Olivia felt that someone as handsome, as perfect as Douglas should be procreated many times over! She teased him about it – she said he had only married her so as to people the world with a whole lot of Douglases. Not at all, he said; it was Olivias he wanted – as many of them as possible.

“Oh but I'm unique, don't you know.”

“Of course you are. Absolutely,” he agreed with enthusiasm. He bent down to kiss her naked shoulder. They were getting dressed for dinner – they were expecting the two grass-widowers, Mr. Crawford and Major Minnies – and Olivia sat at her dressing-table in her cream silk slip, liberally dousing herself with lavender water.

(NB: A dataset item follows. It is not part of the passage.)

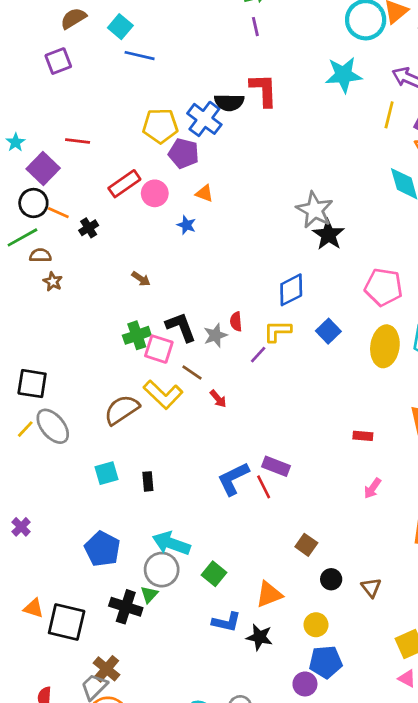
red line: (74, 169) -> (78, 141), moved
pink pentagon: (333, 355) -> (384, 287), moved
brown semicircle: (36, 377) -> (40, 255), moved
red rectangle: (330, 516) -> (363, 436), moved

They went on speaking about their sons. Olivia liked to think of these tall pro-consuls – one in the army, one a civilian like Douglas, perhaps a politician? All of them in India of course – but she did have one doubt: “Supposing things change – I mean, what with Mr. Gandhi and these people”-but she trailed off, seeing Douglas smile behind her in the mirror.
He
had no doubts at all; he said “They'll need us a while longer,” with easy amused assurance. He was in shirtsleeves and braces and raised his chin to tie his black bow tie.